Вообще-то, моя маман тоже нам такое часто повторяла. Надеюсь, она и в правду чувствует, что я жива, здорова и почти в порядке.
— А ты? — в свою очередь поинтересовался малец, вгрызаясь в свое яблоко и подозрительно поглядывая на мое.
— Сбежала… Но не из дома. Меня… — нет, рассказывать свою историю этому недорослю ни к чему, да и не хочется. — Меня из дома увели, хочу вернуться.
— Понятно… А я когда тебя увидел, подумал к милому на свидание сбежала, вот и решил подшутить. Кто ж знал, что ты такая вредина, совсем как тот парень на коне буйном: и туман подпускал, и листвой шурудел, а ему все нипочем. Только раз остановился, да и то коня своего упрашивала ехать куда-то, вроде как в Вузелень какую-то, — поделился лешачонок.
Парень? На коне? Я, конечно, понимаю, что тут много кто ехать мог, но…
— А он… какой из себя был?
— Кто?
— Парень, что тебя не заметил.
— Ну… высокий, ладный, сразу видно, не из простых наемников. Хотя волосы длиннющие, что у эльфа!
— А глаза?
— Чьи?
— Парня того!
— Э… не видел, мне ж нельзя показываться было, вот и… А чего это ты так пристала? Вот вредина!
Ничего себе: видит в первый раз, а уже мнение какое.
— Я не вредина, просто надоело, что все обидеть норовят! — с чего это я оправдываюсь?
— Так много? — сочувственно поинтересовался лешачонок.
— Угум… Особенно Хафела…
— О, и тебе от нее досталось? — удивился мальчишка.
— А ты то откуда ее знаешь?
— Да как не знать, она ж со своими идеями правильности и благочестия чуть не всю сосновую рощу извела. Там теперь только молодняк, да и тот сохнет на корню. Батька ругался так, что мамка нам уши закрывала. А прихвостень ее все время грибные полянки измудряется вытоптать! — в голосе лешачонка слышался искренний гнев. — И как люди такие жить могут?!
— Могут, да еще и процветают, — невесело усмехнулась я: уж кому как не мне, знать это.
— Угу, — с тяжким вздохом согласился мальчишка.
— Звать тебя как, сын лешего?
— Вирагом, а мамка Кивиражиком кличет, — смущенно пробормотал лешачонок.
Цветок… Цветочек… Все верно, для матерей дети всегда цветочки, чтобы не натворили.
— А тебя? — Вираг приготовился к насмешкам, видимо, поэтому голос звучал сердито и обиженно.

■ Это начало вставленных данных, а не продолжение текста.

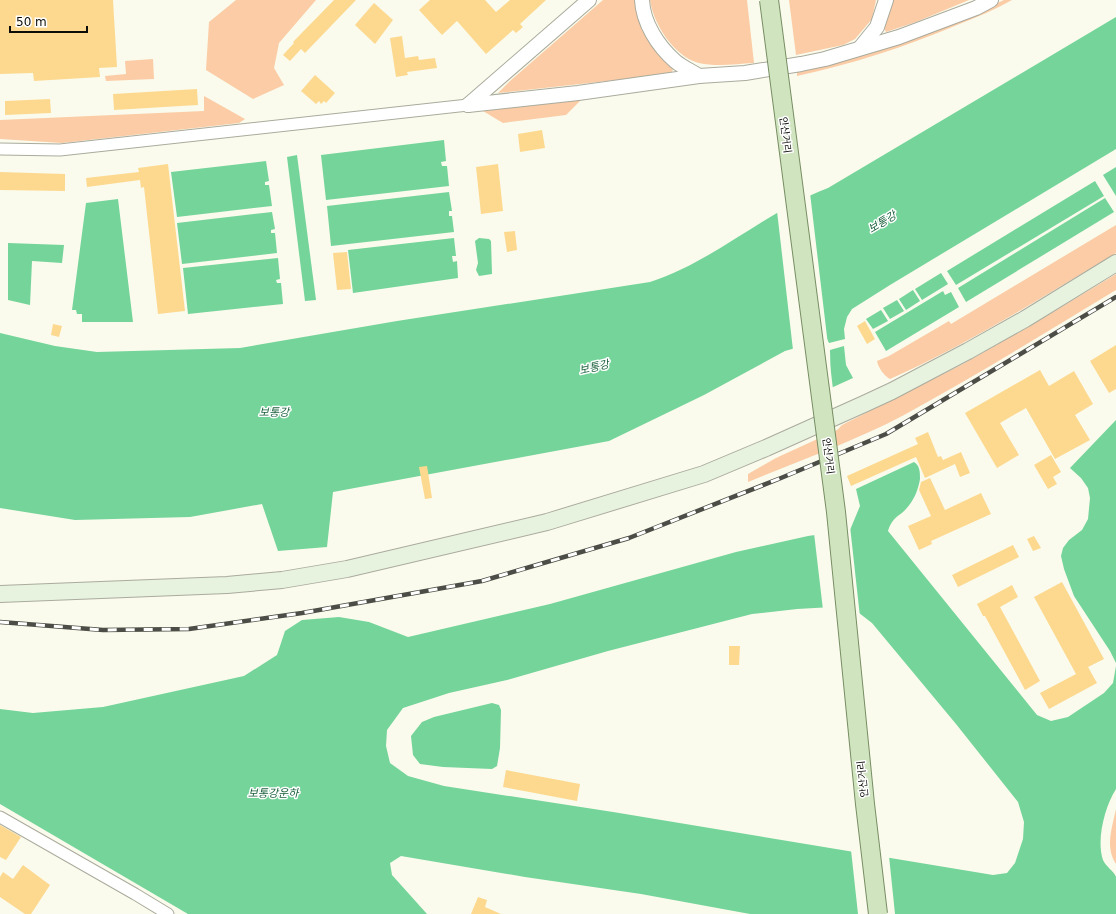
<svg xmlns="http://www.w3.org/2000/svg" width="1116" height="914" font-family="'DejaVu Sans','Noto Sans KR',sans-serif">
<style>
.green{fill:#fbcca5}
.water{fill:#74d49a;fill-rule:evenodd}
.pier{fill:#fafbec}
.building{fill:#fdd990}
.lines{fill:none;stroke-linecap:round;stroke-linejoin:round}
.minor-casing{stroke:#aaab9d;stroke-width:13}
.tertiary-casing{stroke:#aaab9d;stroke-width:16}
.secondary-casing{stroke:#aaab9d;stroke-width:18}
.minor{stroke:#fff;stroke-width:11}
.tertiary{stroke:#fff;stroke-width:14}
.secondary{stroke:#e7f2df;stroke-width:16}
.rail-casing{stroke:#4c4d46;stroke-width:4.5}
.rail{stroke:#fff;stroke-width:3;stroke-dasharray:9;stroke-linecap:butt}
.primary-bridge-casing{stroke:#778d63;stroke-width:20;stroke-linecap:butt}
.primary-bridge{stroke:#d0e5bf;stroke-width:18}
.labels{text-anchor:middle;stroke-width:3;stroke-linejoin:round;paint-order:stroke}
.street-label{font-size:10px;fill:#0c0c08;stroke:#fff}
.water-label{font-size:11px;font-style:italic;fill:#1c623d;stroke:#fff}
</style>
<rect width="100%" height="100%" fill="#fafbec"/>
<g class="green">
<path d="M236,0H316L279,43L274,68L284,85L253,99L206,70L209,22Z"/>
<path d="M603,0H637L651,42L660,56L671,65L673,70L670,74L498,93L510,81Z"/>
<path d="M650,0H747L754,63C735,64 717,67 699,63C674,57 653,23 650,0Z"/>
<path d="M789,0H876L872,19L855,39L843,45L796,55Z"/>
<path d="M893,0H969L916,22L886,32L884,28Z"/>
<path d="M1004,0H1012C994,10 975,18 957,25C905,47 852,64 797,76V71C869,57 938,31 1004,0Z"/>
<path d="M153,59L154,79L106,81L105,76L126,74L125,61Z"/>
<path d="M204,96L245,119L239,123L62,143L0,139V120L204,111Z"/>
<path d="M582,99L566,115L503,123L483,111Z"/>
<path d="M1116,225V253C1042,297 969,344 890,379C884,376 878,367 877,361L889,356L949,321L951,324Z"/>
<path d="M1116,274V290C1046,332 976,376 904,415C855,441 801,460 748,482V474L776,458L837,430L842,425L963,364L1030,326Z"/>
<path d="M1116,809V864C1105,847 1112,828 1116,809Z"/>
</g>
<g class="water">
<path d="M1116,17V149L890,285L852,309L847,317L844,329L845,339L829,343L827,339L785,351L704,395L609,441L333,492L327,547L278,551L262,504L190,517L75,520L0,508V333L55,346L97,352L240,348L397,321L650,282C715,261 764,212 828,188Z"/>
<path d="M444,140L446,161L441,162L442,166H447L449,186L326,200L321,155Z"/>
<path d="M297,155L316,300L305,301L287,157Z"/>
<path d="M266,161L269,181L265,182V185H269L272,206L177,217L171,172Z"/>
<path d="M1116,167V196L1103,175Z"/>
<path d="M1095,181L1104,196L956,285L947,271Z"/>
<path d="M449,192L452,211H449V216H452L454,232L331,246L327,206Z"/>
<path d="M1105,198L1114,212L966,302L958,288Z"/>
<path d="M118,199L133,322H82V314H77L76,310H72L86,203Z"/>
<path d="M272,212L275,229L271,230V233H275L277,253L182,264L177,223Z"/>
<path d="M454,238L456,256H452L453,262L457,261L458,278L353,293L348,250Z"/>
<path d="M479,238L489,239L491,241L492,274L479,276L476,270L478,263L475,241Z"/>
<path d="M8,243L64,245L62,263L32,261L30,305L8,300Z"/>
<path d="M278,258L280,279L276,280L277,283H281L283,304L188,314L183,268Z"/>
<path d="M941,273L948,284L922,300L915,289Z"/>
<path d="M913,290L920,301L906,310L899,299Z"/>
<path d="M943,291L945,295L951,292L959,307L886,351L875,332Z"/>
<path d="M897,300L904,311L890,319L883,308Z"/>
<path d="M881,310L888,321L873,329L866,319Z"/>
<path d="M844,346L846,365L853,378L831,388L830,350Z"/>
<path d="M1116,420V663L1110,651L1074,596L1064,569L1061,556L1063,548L1069,540L1082,530L1088,519L1090,498L1088,488L1081,478L1070,468Z"/>
<path d="M914,462C920,466 920,472 920,479C918,491 913,503 903,512C895,518 891,521 888,531L1037,715L1051,721L1068,717L1104,693L1113,683L1116,666V789C1105,806 1096,840 1103,860C1106,867 1114,871 1116,877C1116,881 1116,908 1116,914H750L641,894L525,877L401,856L390,863L392,875L427,914H188L0,804V709L33,713L103,707L244,676L277,655L285,631L302,620L339,617L369,622L408,637L550,604L736,552L808,536L850,530L860,506L856,489ZM850,606L872,623L956,724L1018,802L1024,822L1023,839L1015,863L1007,873L993,875L613,812L444,786L408,776L390,763L386,746L387,730L403,708L449,693L507,680L608,651L752,614L797,609Z"/>
<path d="M492,703L499,705L501,710L500,748L497,766L492,769L443,767L420,764L413,755L411,736L422,722L434,717Z"/>
</g>
<g class="pier">
<path d="M810,193L828,345L826,341L793,350L777,211Z"/>
<path d="M828,348L833,389L831,390L829,388Z"/>
<path d="M850,526L860,617L850,608L823,610L814,533L849,528Z"/>
<path d="M851,850L889,856L895,914H858Z"/>
</g>
<g class="building">
<path d="M0,0H113L117,67L99,68L100,77L34,81L33,73L0,74Z"/>
<path d="M334,0H356L305,53L301,49L290,61L283,55L294,43L293,42Z"/>
<path d="M430,0H485L496,12L510,0H546L520,24L523,27L516,33L513,30L486,54L457,21L442,35L419,10Z"/>
<path d="M374,3L393,20L375,44L355,25Z"/>
<path d="M402,36L405,58L418,56L419,60L435,58L437,68L407,72L408,75L396,77L390,38Z"/>
<path d="M315,75L335,93L326,103L324,101L321,104L319,101L316,104L301,91Z"/>
<path d="M197,89L198,105L114,110L113,94Z"/>
<path d="M50,99L51,113L5,115V101Z"/>
<path d="M542,130L545,148L520,152L518,134Z"/>
<path d="M168,164L185,311L158,314L144,187L141,188L140,180L87,187L86,178L139,172L138,168Z"/>
<path d="M498,164L503,211L481,214L476,167Z"/>
<path d="M0,172L65,174V191L0,190Z"/>
<path d="M515,231L517,250L507,252L504,232Z"/>
<path d="M347,252L351,289L337,290L333,253Z"/>
<path d="M865,321L875,339L867,344L857,326Z"/>
<path d="M53,324L62,326L59,337L51,335Z"/>
<path d="M1116,345V389L1109,393L1090,361Z"/>
<path d="M1040,370L1049,386L1074,371L1093,404L1075,415L1090,440L1055,459L1026,408L1000,423L1019,455L997,468L965,413Z"/>
<path d="M928,432L938,457L941,456L943,460L961,452L970,473L960,477L955,464L925,478L916,457L851,486L847,476L918,444L915,438Z"/>
<path d="M1051,455L1061,472L1053,477L1057,484L1048,489L1034,465Z"/>
<path d="M427,466L432,498L425,499L419,467Z"/>
<path d="M930,478L945,510L981,493L991,514L931,541L932,544L919,550L908,526L931,516L919,490L921,482Z"/>
<path d="M1034,536L1041,548L1033,551L1027,539Z"/>
<path d="M1013,545L1019,557L958,587L952,575Z"/>
<path d="M1062,582L1104,659L1088,667L1097,683L1049,709L1040,693L1076,674L1034,597Z"/>
<path d="M1012,585L1018,597L1000,607L1040,681L1025,690L985,616H983L977,604Z"/>
<path d="M729,646H740L739,665H729Z"/>
<path d="M506,770L580,784L577,801L503,787Z"/>
<path d="M0,825L21,837L6,860L0,857Z"/>
<path d="M23,865L50,885L31,914H25L0,897V877L3,872L13,879Z"/>
<path d="M478,897L487,900L485,907L501,914H471Z"/>
</g>
<g class="lines">
<g class="minor-casing">
<g id="minor">
<path d="M0,149L60,150L468,105"/>
<path d="M0,817L135,894L168,914"/>
</g>
</g>
<g class="tertiary-casing">
<g id="tertiary">
<path d="M642,0C643,23 658,46 675,61C682,67 691,71 699,76"/>
<path d="M860,48L877,27L886,0"/>
<path d="M468,105L578,93L699,76L745,73L801,64L825,59L899,37L976,8L991,0"/>
<path d="M468,105L589,0"/>
</g>
</g>
<g class="secondary-casing">
<path id="secondary" d="M0,594L227,585L282,580L347,569L547,522L704,474L766,448L864,404L892,391L968,351L1025,319L1116,263"/>
</g>
<use href="#minor" class="minor"/>
<use href="#tertiary" class="tertiary"/>
<use href="#secondary" class="secondary"/>
<g class="rail-casing">
<path id="rail" d="M0,622L103,630L189,629L302,613L482,581L629,538L781,478L886,434L1116,297"/>
</g>
<use href="#rail" class="rail"/>
<g class="primary-bridge-casing">
<path id="primary-bridge" d="M769,0L836,512L865,804L878,914"/>
</g>
<use href="#primary-bridge" class="primary-bridge"/>
</g>
<g class="labels">
<g class="street-label">
<text transform="translate(786 135) rotate(83)" y="4">안산거리</text>
<text transform="translate(829 456) rotate(83)" y="4">안산거리</text>
<text transform="translate(862 779) rotate(-96)" y="4">안산거리</text>
</g>
<g class="water-label">
<text transform="translate(882 222) rotate(-31)" y="4">보통강</text>
<text transform="translate(594 367) rotate(-13)" y="4">보통강</text>
<text x="274" y="416">보통강</text>
<text x="273" y="797">보통강운하</text>
</g>
</g>
<path d="M10 26v6h77v-6" fill="none" stroke="#0c0c08" stroke-width="2"/>
<text x="16" y="26" font-size="12" fill="#0c0c08" stroke="#ffffff" stroke-width="3" paint-order="stroke">50 m</text>
</svg>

— Эредет, — облом: ничего такого в моем имени нет!
— И далеко путь держишь, Эредет? — лешачонок, поняв, что я не собираюсь смеяться над ним, воспрянул духом.
— Далеко… В Солонцы… Ты, случайно не знаешь дороги туда? — не удержалась я.
— Не… не знаю… — покачал головой Вираг, но, заметив мой потерянный вид, поспешил добавить — Может, ты сперва в Мальбург отправишься, а уж оттуда и домой дорогу найдешь?
— Мальбург? А где это?
— Да тут, поблизости, батька говорил, что днях в десяти обозного пути.
— Э… Вираг, а как это — обозного пути?
— Ну, туда часто обозы идут, за день лиг много покрывают, вот и… — смешался лешачонок, заметив мое еще более потерянное выражение лица.
— Пешком туда не скоро доберусь…
— Слушай, я расскажу тебе путь до главной дороги, по которой обозы ходят, может, повезет, и ты встретишь очередной? А?
— Все лучше, чем по лесу плутать, — согласилась я. — Давай, выкладывай.
— Значит так, пойдешь на восход, выйдешь на сосновую рощу, там тропка есть. Иди по ней до конца, только овраг один обойди, а то там, на дне кикимора шалит — батька все никак не соберется выгнать ее, к вечеру доберешься до дороги.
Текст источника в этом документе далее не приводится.